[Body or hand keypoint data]
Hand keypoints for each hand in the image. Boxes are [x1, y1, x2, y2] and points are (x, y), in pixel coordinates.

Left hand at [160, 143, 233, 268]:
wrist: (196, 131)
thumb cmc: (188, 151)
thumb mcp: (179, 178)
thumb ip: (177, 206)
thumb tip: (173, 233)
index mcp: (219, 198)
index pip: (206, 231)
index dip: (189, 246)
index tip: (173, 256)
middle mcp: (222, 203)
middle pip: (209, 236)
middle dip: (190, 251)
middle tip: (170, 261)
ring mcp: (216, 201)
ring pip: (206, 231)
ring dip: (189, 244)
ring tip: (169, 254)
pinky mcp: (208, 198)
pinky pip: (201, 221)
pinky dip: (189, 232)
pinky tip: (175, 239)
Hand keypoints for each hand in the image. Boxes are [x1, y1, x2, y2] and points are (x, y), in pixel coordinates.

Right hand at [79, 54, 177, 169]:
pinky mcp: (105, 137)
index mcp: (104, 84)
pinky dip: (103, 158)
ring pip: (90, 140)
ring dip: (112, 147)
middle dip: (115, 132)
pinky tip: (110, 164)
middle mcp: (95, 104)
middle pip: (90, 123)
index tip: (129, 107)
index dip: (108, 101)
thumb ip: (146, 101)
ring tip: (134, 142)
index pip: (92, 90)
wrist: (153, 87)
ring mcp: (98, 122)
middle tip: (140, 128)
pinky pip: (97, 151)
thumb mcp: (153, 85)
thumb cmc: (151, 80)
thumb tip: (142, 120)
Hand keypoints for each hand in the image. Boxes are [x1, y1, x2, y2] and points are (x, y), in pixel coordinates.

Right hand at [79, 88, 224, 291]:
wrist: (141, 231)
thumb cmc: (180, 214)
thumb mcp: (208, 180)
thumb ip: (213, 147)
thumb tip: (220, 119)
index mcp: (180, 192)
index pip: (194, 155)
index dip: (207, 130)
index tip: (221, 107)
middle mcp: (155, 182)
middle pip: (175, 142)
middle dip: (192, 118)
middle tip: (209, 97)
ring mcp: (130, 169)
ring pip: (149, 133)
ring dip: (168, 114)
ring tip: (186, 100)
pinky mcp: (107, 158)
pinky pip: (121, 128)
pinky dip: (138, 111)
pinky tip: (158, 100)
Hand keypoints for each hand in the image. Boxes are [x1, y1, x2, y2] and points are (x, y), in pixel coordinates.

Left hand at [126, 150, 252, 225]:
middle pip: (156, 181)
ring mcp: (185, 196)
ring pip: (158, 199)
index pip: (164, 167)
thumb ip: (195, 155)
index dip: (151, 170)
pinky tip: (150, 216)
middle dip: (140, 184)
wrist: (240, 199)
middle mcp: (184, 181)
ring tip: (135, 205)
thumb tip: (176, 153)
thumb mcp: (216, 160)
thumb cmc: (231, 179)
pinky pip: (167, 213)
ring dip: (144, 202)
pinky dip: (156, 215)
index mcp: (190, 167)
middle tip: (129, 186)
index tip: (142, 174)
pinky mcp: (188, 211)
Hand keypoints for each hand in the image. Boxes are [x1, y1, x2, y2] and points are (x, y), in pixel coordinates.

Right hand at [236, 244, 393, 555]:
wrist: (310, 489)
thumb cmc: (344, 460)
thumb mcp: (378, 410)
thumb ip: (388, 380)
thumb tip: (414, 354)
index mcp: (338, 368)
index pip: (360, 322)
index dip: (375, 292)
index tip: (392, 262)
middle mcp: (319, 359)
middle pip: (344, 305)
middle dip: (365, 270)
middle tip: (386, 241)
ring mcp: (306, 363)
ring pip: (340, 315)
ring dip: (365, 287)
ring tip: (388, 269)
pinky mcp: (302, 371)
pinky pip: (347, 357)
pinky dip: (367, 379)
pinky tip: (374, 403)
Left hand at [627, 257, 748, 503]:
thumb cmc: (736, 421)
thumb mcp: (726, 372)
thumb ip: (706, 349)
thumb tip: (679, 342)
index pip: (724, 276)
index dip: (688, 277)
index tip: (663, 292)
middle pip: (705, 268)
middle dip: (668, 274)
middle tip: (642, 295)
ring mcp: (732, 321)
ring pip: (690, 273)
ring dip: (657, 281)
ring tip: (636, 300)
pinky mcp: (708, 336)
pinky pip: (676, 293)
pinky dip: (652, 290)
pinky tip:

_TASK:_ One number is the full answer: how many lines of the records include the string "Left".

_ANSWER SECTION:_ 3